→ INSTRUCTION: Without any pictures, output the records exactly as they are.

Segment Open

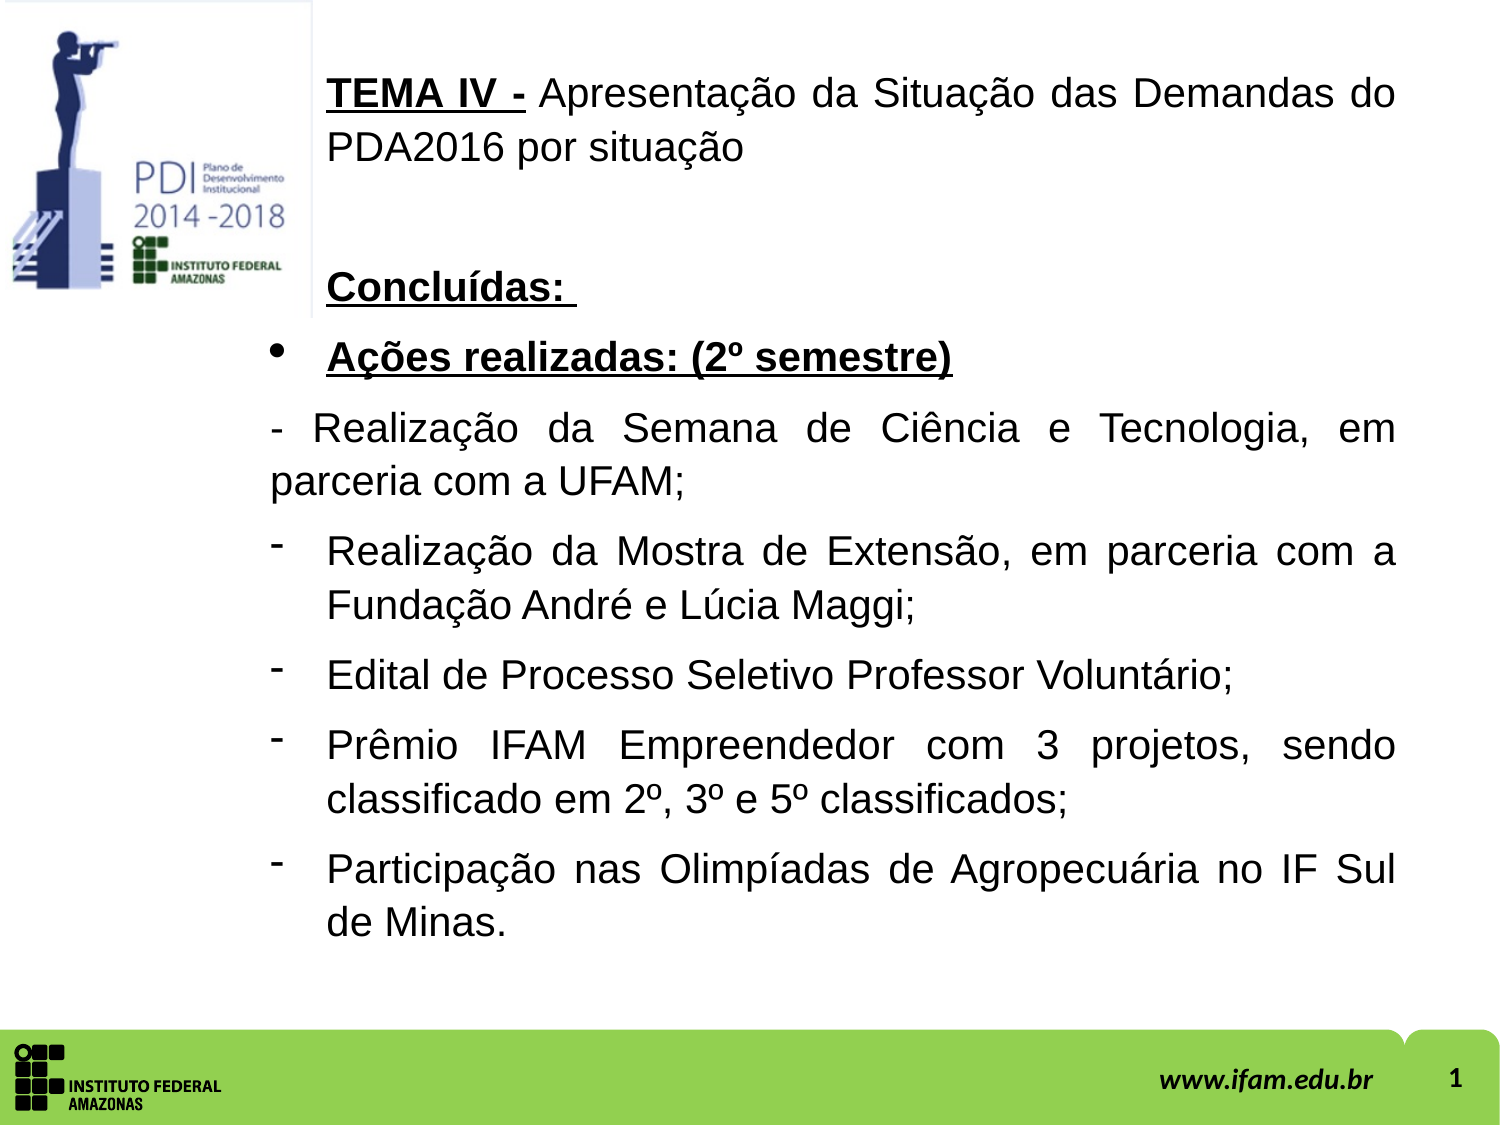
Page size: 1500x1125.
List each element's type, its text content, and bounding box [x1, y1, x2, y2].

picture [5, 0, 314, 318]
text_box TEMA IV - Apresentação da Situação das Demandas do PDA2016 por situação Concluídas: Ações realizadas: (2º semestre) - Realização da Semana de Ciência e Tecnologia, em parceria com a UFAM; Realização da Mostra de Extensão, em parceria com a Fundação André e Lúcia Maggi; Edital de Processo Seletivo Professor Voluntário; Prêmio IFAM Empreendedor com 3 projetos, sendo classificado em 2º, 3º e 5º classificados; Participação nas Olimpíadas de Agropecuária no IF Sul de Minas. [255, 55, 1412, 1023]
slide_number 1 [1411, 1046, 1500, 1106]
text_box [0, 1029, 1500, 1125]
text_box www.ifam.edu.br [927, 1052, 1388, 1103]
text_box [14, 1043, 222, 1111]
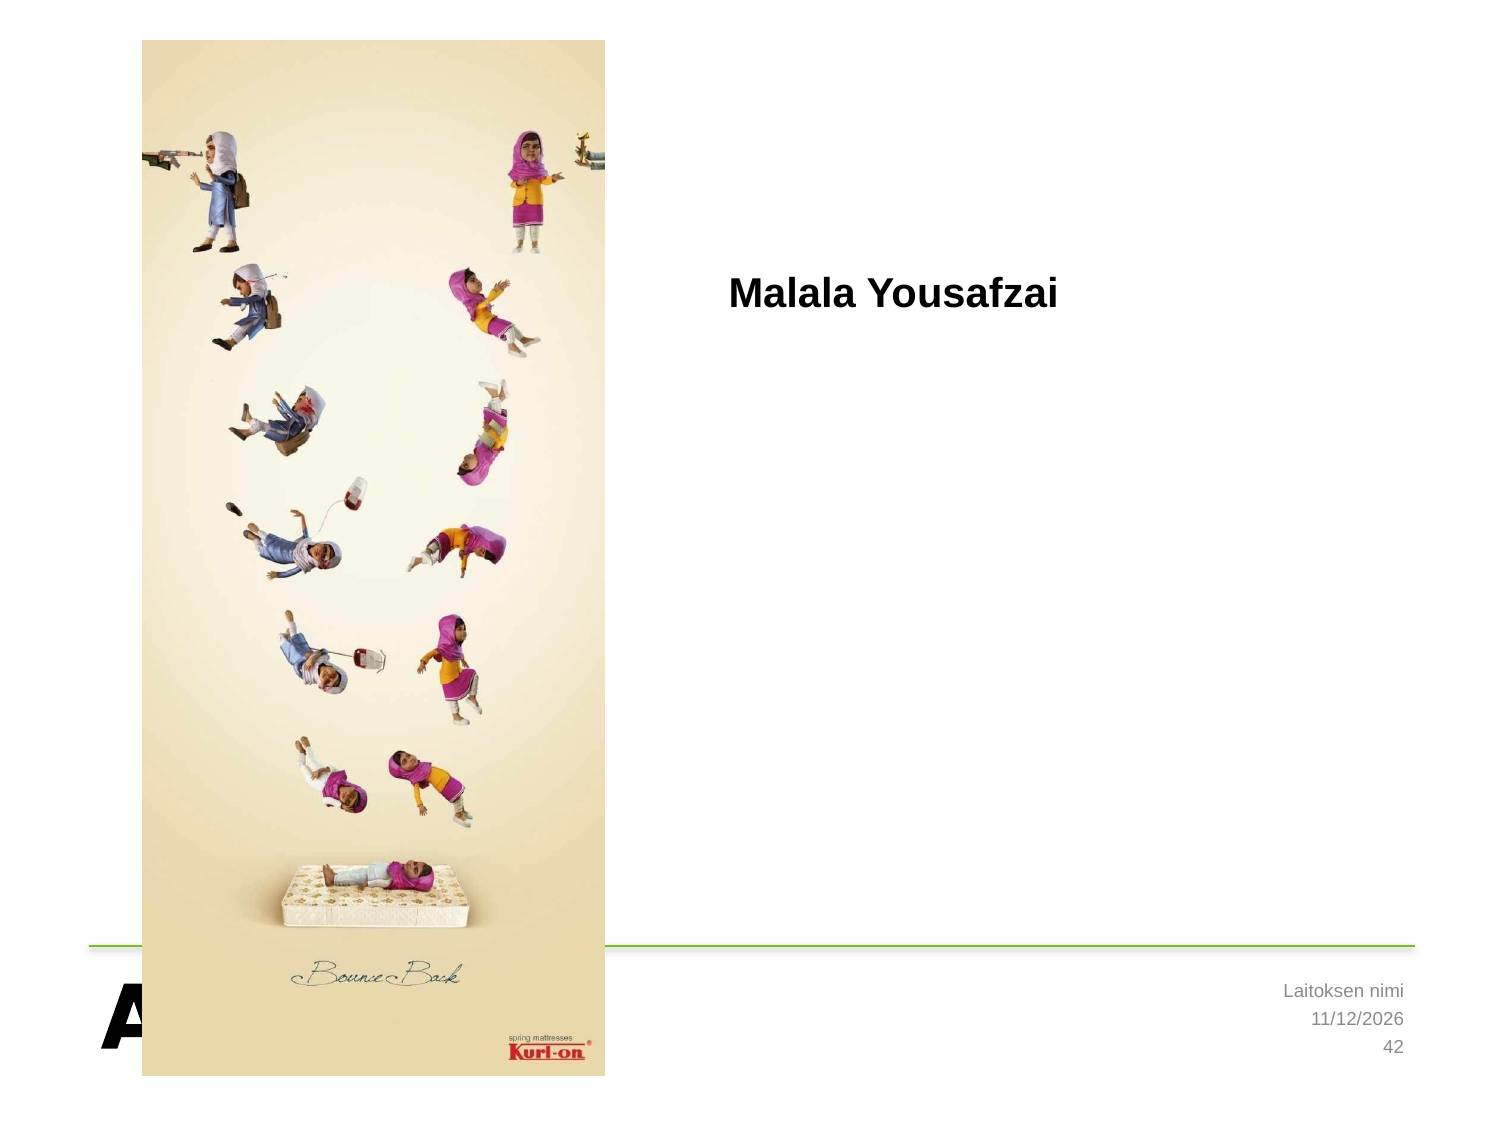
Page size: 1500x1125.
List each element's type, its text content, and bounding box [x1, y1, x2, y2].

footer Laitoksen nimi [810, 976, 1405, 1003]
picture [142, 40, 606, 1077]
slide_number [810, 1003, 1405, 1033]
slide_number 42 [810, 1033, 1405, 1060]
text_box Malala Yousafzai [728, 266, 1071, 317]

Segment Closed

→ RESPONSE TO THE TASK:
Page size: 1500x1125.
List each element's type, its text content, and bounding box [x1, y1, x2, y2].

picture [5, 0, 314, 318]
text_box TEMA IV - Apresentação da Situação das Demandas do PDA2016 por situação Concluídas: Ações realizadas: (2º semestre) - Realização da Semana de Ciência e Tecnologia, em parceria com a UFAM; Realização da Mostra de Extensão, em parceria com a Fundação André e Lúcia Maggi; Edital de Processo Seletivo Professor Voluntário; Prêmio IFAM Empreendedor com 3 projetos, sendo classificado em 2º, 3º e 5º classificados; Participação nas Olimpíadas de Agropecuária no IF Sul de Minas. [255, 55, 1412, 1023]
slide_number 1 [1411, 1046, 1500, 1106]
text_box [0, 1029, 1500, 1125]
text_box www.ifam.edu.br [927, 1052, 1388, 1103]
text_box [14, 1043, 222, 1111]
Page size: 1500x1125.
List each element's type, its text content, and bounding box [x1, y1, x2, y2].

footer Laitoksen nimi [810, 976, 1405, 1003]
picture [142, 40, 606, 1077]
slide_number [810, 1003, 1405, 1033]
slide_number 42 [810, 1033, 1405, 1060]
text_box Malala Yousafzai [728, 266, 1071, 317]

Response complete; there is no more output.